W swojej katechezie komentował fragment z Pierwszego Listu do Tesaloniczan (1 Tes 5, 4-11). Jego słów w auli Pawła VI wysłuchało około 6 tys. wiernych.
Franciszek przypomniał, że Pierwszy List św. Pawła do Tesaloniczan jest najstarszym pismem Nowego Testamentu, ukazującym entuzjazm i radość, z jaką młoda wspólnota w Salonikach celebruje zmartwychwstanie Pana Jezusa. Jej trudnością było nie tyle uznanie zmartwychwstania Jezusa, ile uwierzenie w zmartwychwstanie umarłych. Dlatego, zdaniem papieża, tekst ten jest wyjątkowo aktualny, gdyż w obliczu zbliżania się naszej śmierci czy też zgonu kogoś bliskiego czujemy, że nasza wiara poddawana jest próbie.
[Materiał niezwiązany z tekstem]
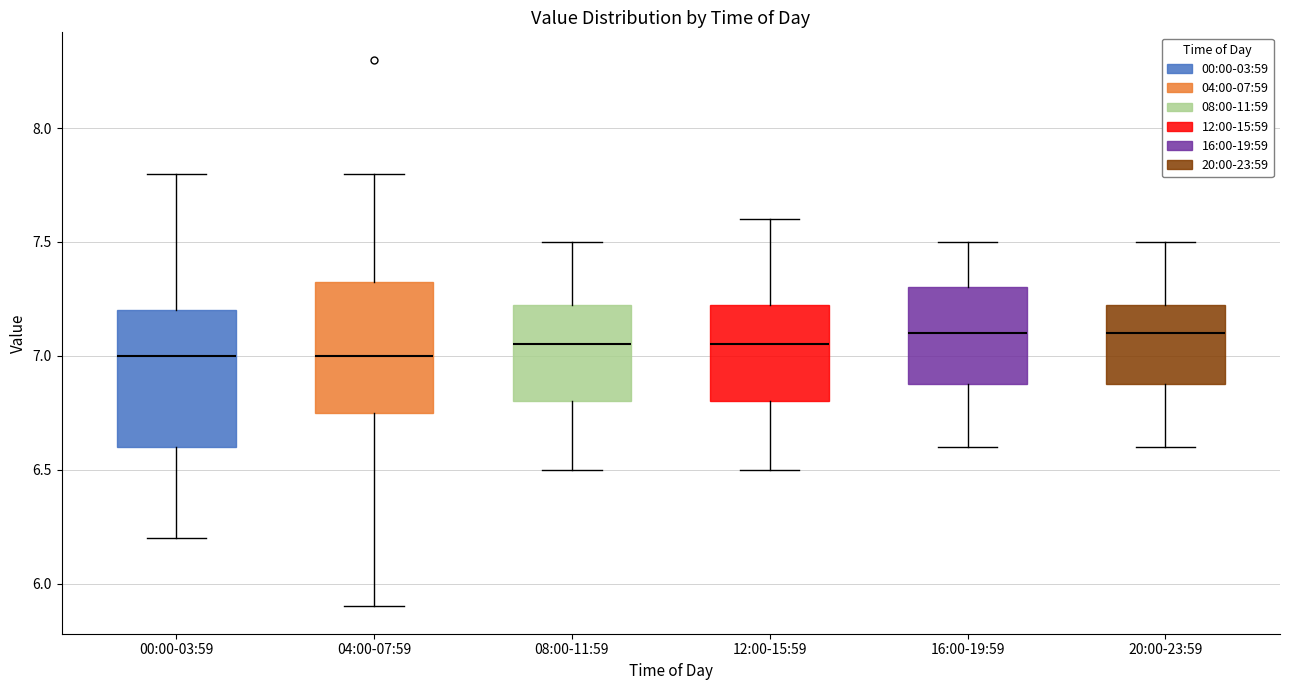

Reading left to right, transcribe this box plot: for each box, give where its median line is, the range the box spans, and where its two whiskers end, as read against the y-axis. The values are not printed on the chart, so give them approximately, as read against the axis.

00:00-03:59: median 7.00, box 6.60 to 7.20, whiskers 6.20 to 7.80
04:00-07:59: median 7.00, box 6.75 to 7.35, whiskers 5.90 to 7.80
08:00-11:59: median 7.05, box 6.80 to 7.25, whiskers 6.50 to 7.50
12:00-15:59: median 7.05, box 6.80 to 7.25, whiskers 6.50 to 7.60
16:00-19:59: median 7.10, box 6.90 to 7.30, whiskers 6.60 to 7.50
20:00-23:59: median 7.10, box 6.90 to 7.25, whiskers 6.60 to 7.50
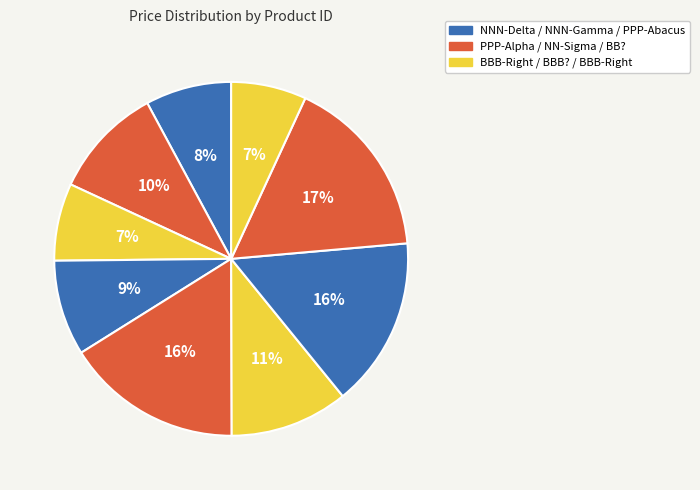

Does any single category account for the majority?

No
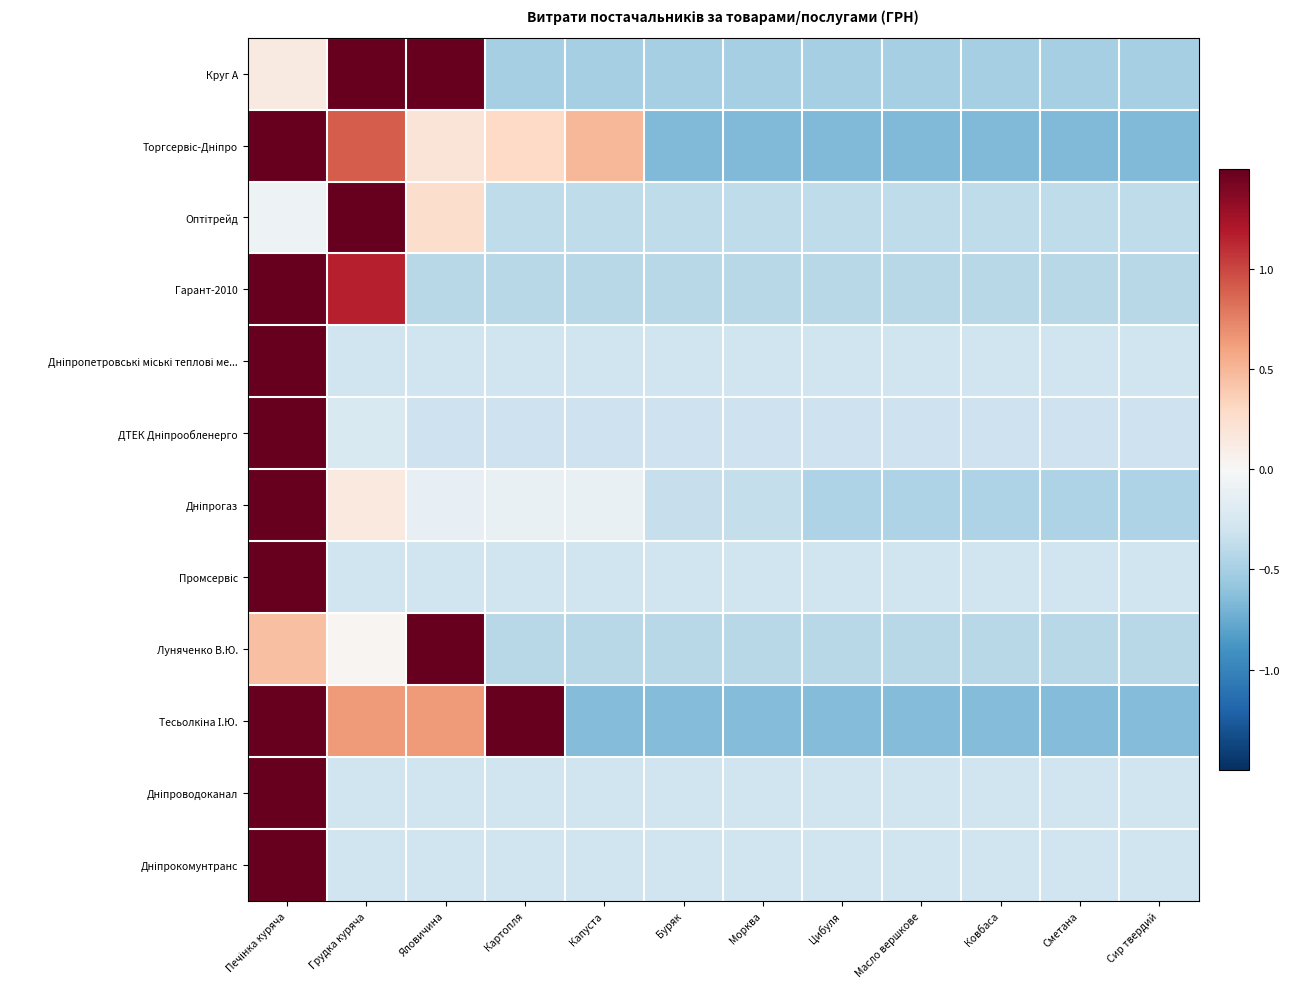

Which series changed the most between Капуста and Ковбаса?

Торгсервіс-Дніпро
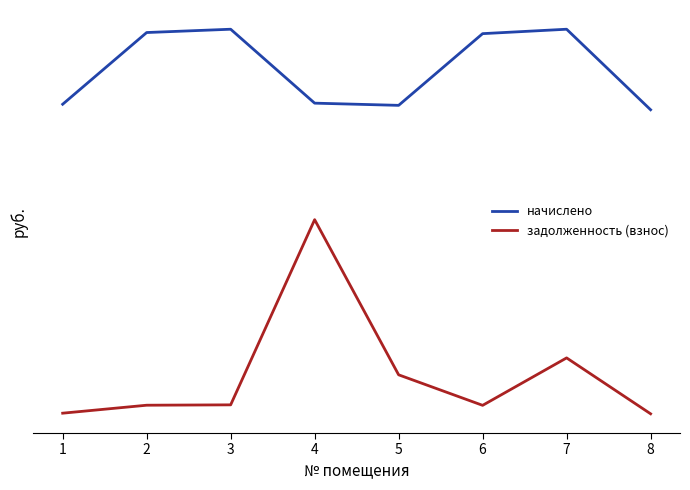

Does the chart display data point markers on the line(s)?

No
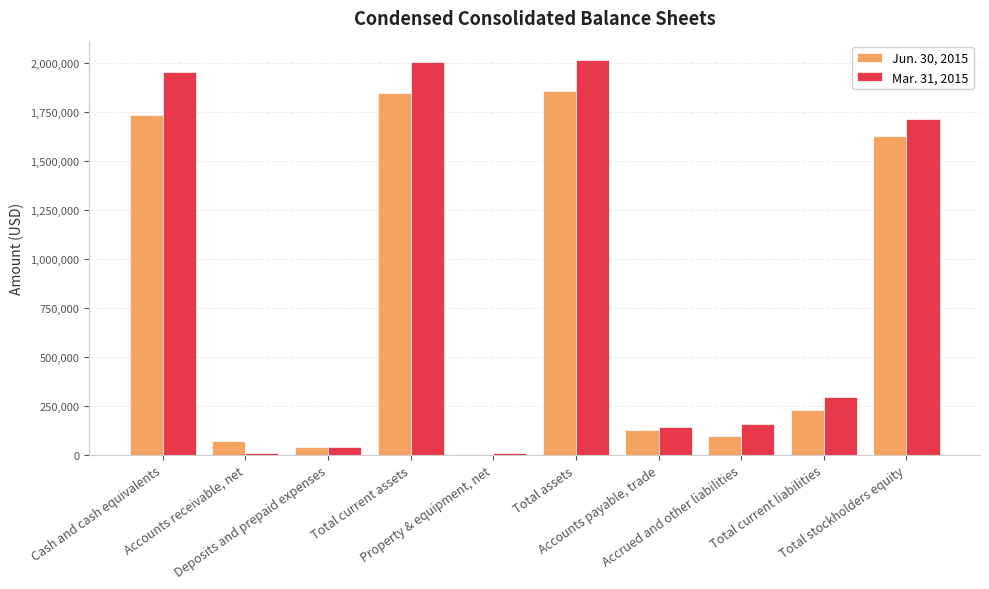

How many groups of bars are there?

10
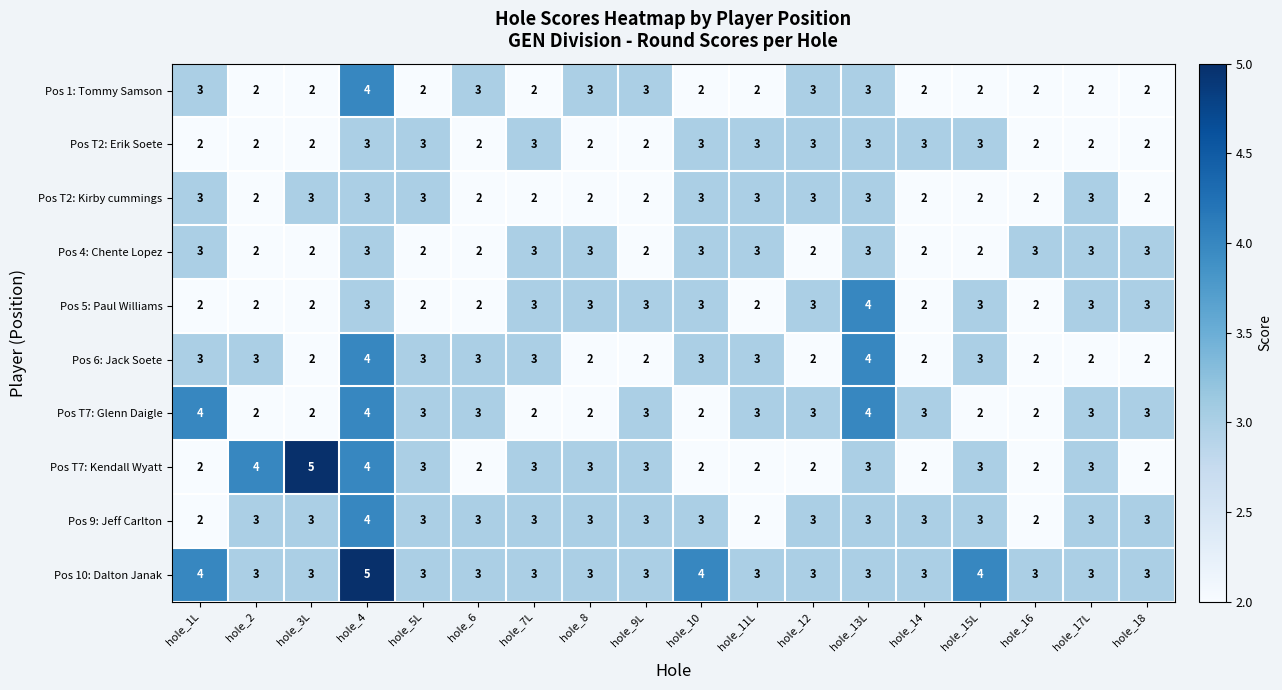

How many categories are shown in the chart?

18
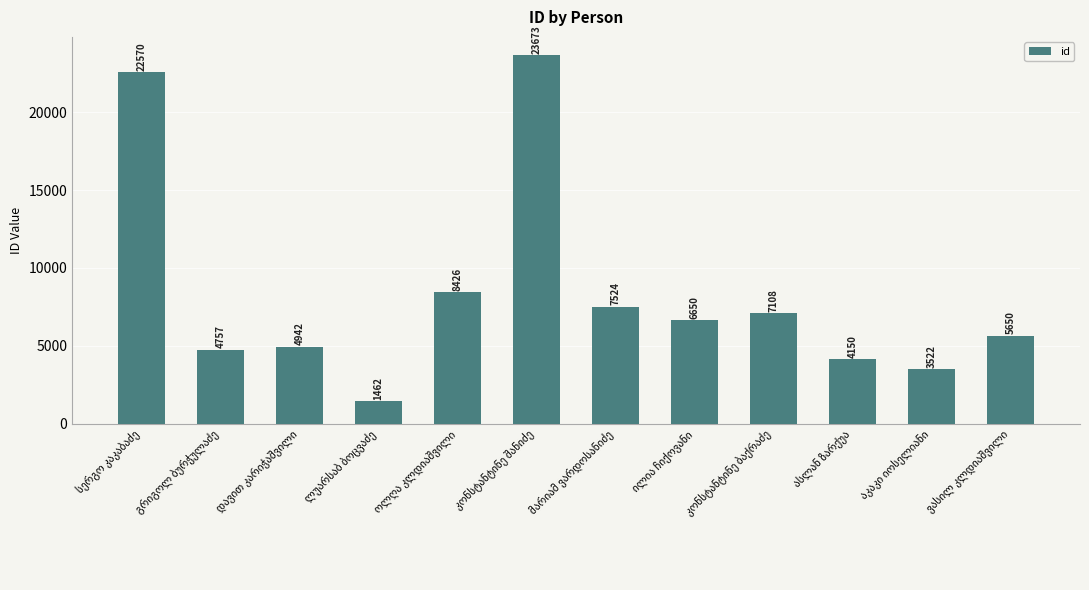

What is the value of the 12th bar from the left?

5650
– Paweł w obliczu lęków i niepewności wspólnoty zachęcał, by trzymać się nadziei, wkładając na głowę jak hełm, zwłaszcza w najtrudniejszych doświadczeniach i chwilach naszego życia, "nadzieję zbawienia". To jest właśnie nadzieja chrześcijańska – stwierdził Franciszek.
Charakteryzując nadzieję chrześcijańską wskazał, że jest ona oczekiwaniem na coś, co już zostało dokonane i co na pewno dokona się dla każdego z nas. – Żywienie nadziei oznacza zatem nauczenie się życia w oczekiwaniu. Ale oznacza to serce pokorne, ubogie. Tylko ubogi potrafi oczekiwać. Kto jest już pełen siebie i swoich posiadłości, nie potrafi pokładać swojej ufności w nikim oprócz siebie – powiedział papież.
Podkreślił, że jesteśmy wezwani do modlitwy również za osoby, które kochaliśmy, a które nas opuściły, aby mogły żyć w Chrystusie i być w pełnej komunii z nami.
– Prośmy zatem Pana, aby wychował nasze serce do nadziei w zmartwychwstanie, abyśmy mogli się nauczyć życia w pewnym oczekiwaniu spotkania z Nim, razem ze wszystkimi naszymi bliskimi – zakończył swoją katechezę Franciszek.